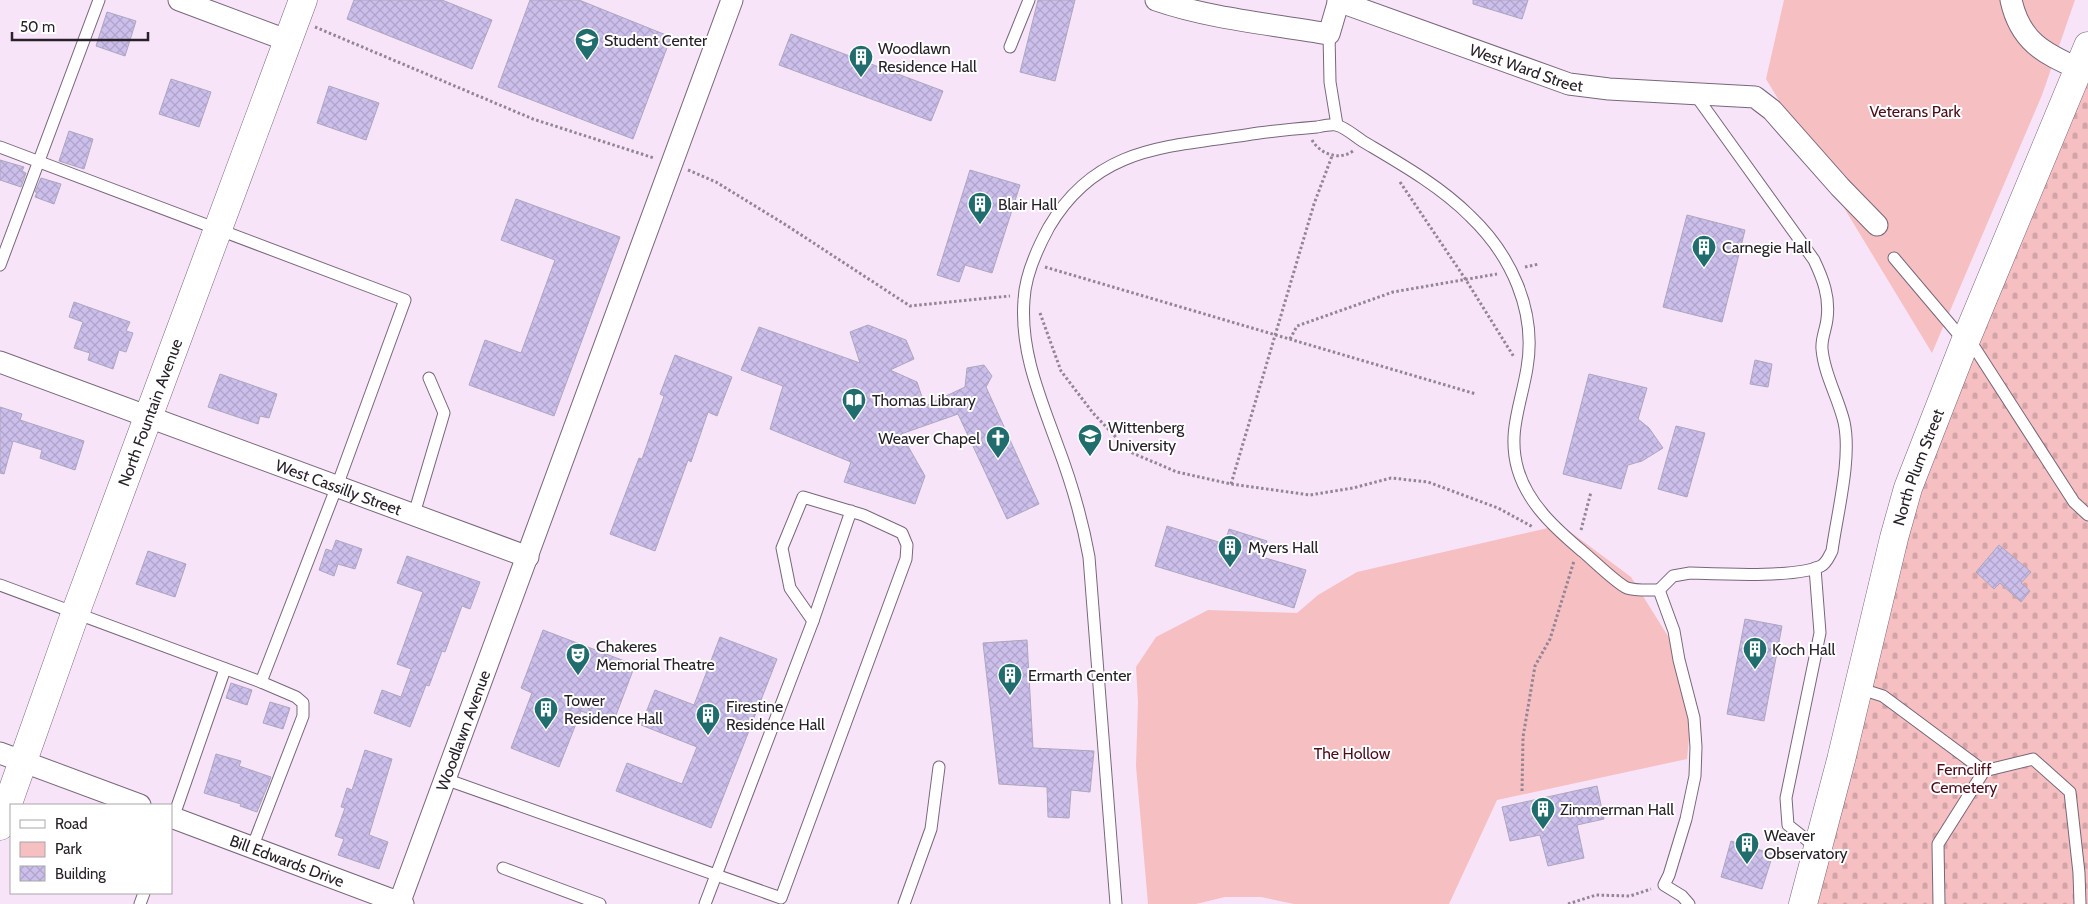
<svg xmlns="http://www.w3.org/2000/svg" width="2088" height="904" font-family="Cabin,sans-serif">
<defs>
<pattern id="cemetery-stones" width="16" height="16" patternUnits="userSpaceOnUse" patternTransform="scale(1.25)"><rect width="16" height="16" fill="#f6bfc2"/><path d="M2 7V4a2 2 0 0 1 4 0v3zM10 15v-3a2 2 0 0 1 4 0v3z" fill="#d3a4a7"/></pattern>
<pattern id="building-cross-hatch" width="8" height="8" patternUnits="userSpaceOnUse" patternTransform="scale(1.25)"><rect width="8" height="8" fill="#ccbfec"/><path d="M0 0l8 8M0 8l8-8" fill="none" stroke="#afa4ca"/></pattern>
</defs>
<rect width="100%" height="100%" fill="#f7e4f9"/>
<g fill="#f6bfc2">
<path d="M1784 0H2075L2042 95 1932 353 1766 79Z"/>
<path d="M1561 525 1631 577 1671 641 1692 709 1687 759 1497 800 1449 904H1294L1261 897H1225L1196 904H1148L1136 766 1138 702 1136 667 1156 637 1208 610 1297 613 1318 595 1357 572Z"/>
</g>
<path fill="url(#cemetery-stones)" d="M2088 46V904H1803L1894 538Z"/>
<g fill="url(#building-cross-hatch)" stroke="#ada6be">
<path d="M354 0H442L492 20 472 69 347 19Z"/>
<path d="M530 0H579L671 37 633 139 498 87Z"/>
<path d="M1038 0H1075L1055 81 1020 72Z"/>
<path d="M1473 0H1528L1522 19 1473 4Z"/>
<path d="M107 12 136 21 125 56 96 46Z"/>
<path d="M791 34 943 91 931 121 779 65Z"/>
<path d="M171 79 211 92 199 127 159 114Z"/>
<path d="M329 86 379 103 366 140 317 123Z"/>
<path d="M69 131 93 139 84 169 59 161Z"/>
<path d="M0 160 24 167 22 171 26 173 21 187 0 180Z"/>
<path d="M970 170 1020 185 992 273 965 265 959 282 937 275Z"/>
<path d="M41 178 61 184 54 204 35 197 37 192H35Z"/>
<path d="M516 199 620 237 554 416 469 385 485 340 521 353 555 260 501 240Z"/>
<path d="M1687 215 1745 230 1722 322 1663 307Z"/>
<path d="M74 302 130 322 126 331 133 333 126 352 119 350 113 369 88 360 90 353 74 348 83 322 69 317Z"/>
<path d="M868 325 906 340 914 359 890 370 917 382 925 406 965 387 967 368 984 365 992 376 986 387 1039 504 1007 519 958 414 901 434 925 476 915 504 844 482 851 462 770 429 783 386 741 370 759 327 860 363 850 332Z"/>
<path d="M675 355 732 377 717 416 708 412 691 462 688 460 655 551 610 534 639 458 642 459 664 396 660 394Z"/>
<path d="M1755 360 1772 364 1768 387 1750 384Z"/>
<path d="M220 374 277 394 269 418 260 416 258 424 208 407Z"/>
<path d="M1589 374 1647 388 1638 419 1649 428 1663 448 1642 461 1628 465 1621 489 1563 474Z"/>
<path d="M0 407 22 414 20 420 84 441 75 470 40 458 42 450 13 441 4 474 0 473Z"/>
<path d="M1676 426 1705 433 1687 497 1658 489Z"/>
<path d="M1167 526 1225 544 1229 529 1267 541 1262 557 1306 570 1294 608 1155 566Z"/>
<path d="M336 540 362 549 355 569 338 564 334 576 319 570 326 549 332 551Z"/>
<path d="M1999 545 2031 572 2021 583 2030 591 2021 602 2000 583 1994 589 1976 572Z"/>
<path d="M148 551 186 564 175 597 136 584Z"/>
<path d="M407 556 480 582 470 609 462 606 445 652 442 651 429 686 426 685 410 727 374 713 382 690 401 697 411 669 397 664 423 592 397 583Z"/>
<path d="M1745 619 1782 626 1764 721 1727 714Z"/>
<path d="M543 630 635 665 613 723 581 711 559 767 511 748 532 693 521 688Z"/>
<path d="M720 637 777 659 711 828 616 791 627 763 682 784 697 747 641 725 655 690 694 705Z"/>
<path d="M1027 640 1033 748 1094 751 1090 792 1071 790 1069 818 1048 817 1047 787 999 784 983 643Z"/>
<path d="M231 683 252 690 247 705 226 698Z"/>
<path d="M270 702 290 708 283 729 263 723Z"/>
<path d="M365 750 392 759 369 835 388 842 379 869 338 855 344 839 335 836 345 808 341 807 347 788 352 790Z"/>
<path d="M216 754 241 761 239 766 271 777 257 812 240 806 241 804 204 793Z"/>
<path d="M1597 786 1604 819 1577 825 1584 858 1548 866 1540 835 1510 841 1502 807Z"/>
<path d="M1731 841 1773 854 1762 889 1721 877Z"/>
</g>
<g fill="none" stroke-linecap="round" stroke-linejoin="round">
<defs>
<g id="lane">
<path d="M1329 34 1330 82 1337 125"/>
<path d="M1010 47 1029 0"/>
<path d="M0 147 405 300 337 486 261 682"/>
<path d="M1894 258 1965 342"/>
<path d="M0 265 99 0"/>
<path d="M1969 339 2074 502 2088 515"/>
<path d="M414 514 444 413 429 378"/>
<path d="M1815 568 1820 633 1786 798 1788 825 1817 848"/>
<path d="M0 585 261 682 296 697 303 703V716L252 848"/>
<path d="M1659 590 1673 576 1690 573C1720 574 1797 578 1821 566 1827 563 1829 556 1832 551 1837 514 1852 458 1844 422 1838 397 1824 374 1822 349 1821 339 1826 329 1827 319 1830 297 1823 279 1814 260L1694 93"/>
<path d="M1858 688 1883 696 1984 771"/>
<path d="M445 779 781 898 906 559 907 545 902 533 863 515 803 497 782 548 790 588 813 621 851 511"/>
<path d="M172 821 225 669"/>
<path d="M503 868 600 904"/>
<path d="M140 904 144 893"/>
<path d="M705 904 813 621"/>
<path d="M904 904 931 829 939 767"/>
<path d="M1116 904 1089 557C1082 518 1071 481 1057 444 1040 397 1020 351 1024 300 1025 275 1037 249 1049 227 1096 147 1165 147 1246 135 1270 131 1293 129 1317 127 1322 126 1331 124 1336 125 1345 127 1356 137 1364 142 1401 164 1440 186 1470 216 1511 255 1537 311 1527 368 1521 405 1507 433 1518 470 1528 504 1556 529 1582 551 1592 559 1617 584 1627 588 1636 591 1650 590 1659 590L1674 631 1679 660 1694 718 1696 747 1695 776 1686 819 1669 875 1664 885 1682 896 1689 904"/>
<path d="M1939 904 1938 844 1984 771 2033 759 2070 792 2079 873 2080 904"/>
</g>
<g id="street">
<path d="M179 0 289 41"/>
<path d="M1156 0C1211 19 1272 24 1329 34L1339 0"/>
<path d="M2011 0C2020 41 2043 53 2079 69"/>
<path id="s1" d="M1338 1 1569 84 1609 89 1755 97 1772 110 1840 187 1877 225"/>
<path id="s2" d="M0 362 528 557"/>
<path d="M0 753 140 805"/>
<path id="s3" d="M171 817 403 904"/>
<path id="s4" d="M399 904 732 0"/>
</g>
<g id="secondary">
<path id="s5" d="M0 826 75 614 303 0"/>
<path id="s6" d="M1803 904 1841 760 1894 538 1908 488 1965 342 2088 46"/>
</g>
</defs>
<use href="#lane" stroke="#786779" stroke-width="13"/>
<use href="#street" stroke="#786779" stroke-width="23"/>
<use href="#secondary" stroke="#786779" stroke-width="29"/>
<g stroke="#938594" stroke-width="3" stroke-dasharray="2.5 2.5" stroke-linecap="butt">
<path d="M315 27 533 119 654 158"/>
<path d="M1312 140C1320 154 1339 161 1353 151"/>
<path d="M688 170 716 182 786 225 910 306 1010 296"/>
<path d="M1400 182 1466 280 1514 357"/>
<path d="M1045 267 1476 394"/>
<path d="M1525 267 1539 264"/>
<path d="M1040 313 1061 371 1093 413 1130 452 1177 472 1231 484 1310 495 1353 488 1391 478 1428 482 1498 508 1533 527"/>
<path d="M1290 339 1297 326 1393 292 1497 274"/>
<path d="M1231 484 1314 204 1332 156"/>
<path d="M1581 530 1591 492"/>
<path d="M1522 791 1523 737 1535 666 1550 639 1574 561"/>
<path d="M1568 904 1596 895 1630 896 1651 889"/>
</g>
<use href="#lane" stroke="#fff" stroke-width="11"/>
<use href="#street" stroke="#fff" stroke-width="21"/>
<use href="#secondary" stroke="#fff" stroke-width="28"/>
</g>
<defs>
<symbol id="university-pin" viewBox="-11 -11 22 30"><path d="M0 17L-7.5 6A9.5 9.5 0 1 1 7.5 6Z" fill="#216d6e" stroke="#fff"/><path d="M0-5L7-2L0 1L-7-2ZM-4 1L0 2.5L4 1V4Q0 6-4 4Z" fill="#fff"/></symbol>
<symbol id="building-pin" viewBox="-11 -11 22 30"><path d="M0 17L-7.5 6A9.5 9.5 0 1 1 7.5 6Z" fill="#216d6e" stroke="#fff"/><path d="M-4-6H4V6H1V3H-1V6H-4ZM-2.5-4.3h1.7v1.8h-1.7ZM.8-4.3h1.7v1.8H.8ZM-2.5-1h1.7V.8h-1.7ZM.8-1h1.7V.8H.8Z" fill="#fff"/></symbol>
<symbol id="library-pin" viewBox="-11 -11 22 30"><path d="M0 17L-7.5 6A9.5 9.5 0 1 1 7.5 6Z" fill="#216d6e" stroke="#fff"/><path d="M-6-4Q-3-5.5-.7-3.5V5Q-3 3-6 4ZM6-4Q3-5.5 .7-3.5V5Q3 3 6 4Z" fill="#fff"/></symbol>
<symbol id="church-pin" viewBox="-11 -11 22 30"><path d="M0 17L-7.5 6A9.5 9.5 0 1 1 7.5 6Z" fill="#216d6e" stroke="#fff"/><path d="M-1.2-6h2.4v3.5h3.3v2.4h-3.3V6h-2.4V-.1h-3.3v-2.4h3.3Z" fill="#fff"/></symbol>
<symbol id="theatre-pin" viewBox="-11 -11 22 30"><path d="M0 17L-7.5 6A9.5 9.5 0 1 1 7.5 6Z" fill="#216d6e" stroke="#fff"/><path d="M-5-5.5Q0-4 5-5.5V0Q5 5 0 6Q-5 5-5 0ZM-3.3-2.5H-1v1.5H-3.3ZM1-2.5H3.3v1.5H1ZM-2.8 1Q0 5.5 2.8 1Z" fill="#fff"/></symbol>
</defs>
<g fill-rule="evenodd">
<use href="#university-pin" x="573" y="26" width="28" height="38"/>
<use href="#building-pin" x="847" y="43" width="28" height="38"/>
<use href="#building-pin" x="966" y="190" width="28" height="38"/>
<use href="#building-pin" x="1690" y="233" width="28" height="38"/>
<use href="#library-pin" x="840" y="386" width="28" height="38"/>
<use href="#university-pin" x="1076" y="422" width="28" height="38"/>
<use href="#church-pin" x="984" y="424" width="28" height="38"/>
<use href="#building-pin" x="1216" y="533" width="28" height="38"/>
<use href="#building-pin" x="1741" y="635" width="28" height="38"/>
<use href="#theatre-pin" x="564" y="641" width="28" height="38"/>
<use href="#building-pin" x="996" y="661" width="28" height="38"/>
<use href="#building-pin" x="532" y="695" width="28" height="38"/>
<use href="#building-pin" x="694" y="701" width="28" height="38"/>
<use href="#building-pin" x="1529" y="795" width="28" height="38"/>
<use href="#building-pin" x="1733" y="830" width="28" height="38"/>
</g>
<g text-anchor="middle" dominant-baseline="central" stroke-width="4" stroke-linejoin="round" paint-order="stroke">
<g font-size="16" fill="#282129" stroke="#fff" text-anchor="start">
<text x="604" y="40">Student Center</text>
<text x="878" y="48">Woodlawn<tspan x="878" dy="18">Residence Hall</tspan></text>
<text x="998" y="204">Blair Hall</text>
<text x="1722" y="247">Carnegie Hall</text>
<text x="872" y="400">Thomas Library</text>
<text x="1108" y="427">Wittenberg<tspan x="1108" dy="18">University</tspan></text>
<text x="980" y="438" text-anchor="end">Weaver Chapel</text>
<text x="1248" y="547">Myers Hall</text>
<text x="596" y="646">Chakeres<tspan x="596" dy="18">Memorial Theatre</tspan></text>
<text x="1772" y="649">Koch Hall</text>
<text x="1028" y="675">Ermarth Center</text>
<text x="564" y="700">Tower<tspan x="564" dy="18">Residence Hall</tspan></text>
<text x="726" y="706">Firestine<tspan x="726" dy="18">Residence Hall</tspan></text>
<text x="1560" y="809">Zimmerman Hall</text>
<text x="1764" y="835">Weaver<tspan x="1764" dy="18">Observatory</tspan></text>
</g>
<g font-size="16" fill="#282129" stroke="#fff">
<text stroke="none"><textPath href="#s1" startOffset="200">West Ward Street</textPath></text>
<text stroke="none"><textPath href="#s5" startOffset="440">North Fountain Avenue</textPath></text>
<text stroke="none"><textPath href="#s6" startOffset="452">North Plum Street</textPath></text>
<text stroke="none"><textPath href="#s2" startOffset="361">West Cassilly Street</textPath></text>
<text stroke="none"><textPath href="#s4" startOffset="185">Woodlawn Avenue</textPath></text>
<text stroke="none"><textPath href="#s3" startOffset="124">Bill Edwards Drive</textPath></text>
</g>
<g font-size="16" fill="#4d0d1a" stroke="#fff">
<text x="1915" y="111">Veterans Park</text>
<text x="1352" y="753">The Hollow</text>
<text x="1964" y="769">Ferncliff<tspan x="1964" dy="18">Cemetery</tspan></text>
</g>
</g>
<rect x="10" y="804" width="162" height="90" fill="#ffffff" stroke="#a9a6a9"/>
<rect x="20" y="820" width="25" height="8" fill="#ffffff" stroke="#a9a6a9"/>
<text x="55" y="829" font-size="15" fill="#282129">Road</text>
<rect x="20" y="842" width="25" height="15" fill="#f6bfc2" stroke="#a9a6a9"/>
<text x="55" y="854" font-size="15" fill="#282129">Park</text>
<rect x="20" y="866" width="25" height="15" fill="url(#building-cross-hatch)" stroke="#a9a6a9"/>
<text x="55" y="879" font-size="15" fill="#282129">Building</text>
<path d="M12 32v8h136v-8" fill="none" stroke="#282129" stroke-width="2.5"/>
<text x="20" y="32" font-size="15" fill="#282129" stroke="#ffffff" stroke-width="4" paint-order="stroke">50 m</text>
</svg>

○ ○ ○ ○ ○

*TASK DETAILS*. Every line that holds the string "round" must be copied from the records above.

*WRITTEN RESPONSE*.
<g fill="none" stroke-linecap="round" stroke-linejoin="round">
<g text-anchor="middle" dominant-baseline="central" stroke-width="4" stroke-linejoin="round" paint-order="stroke">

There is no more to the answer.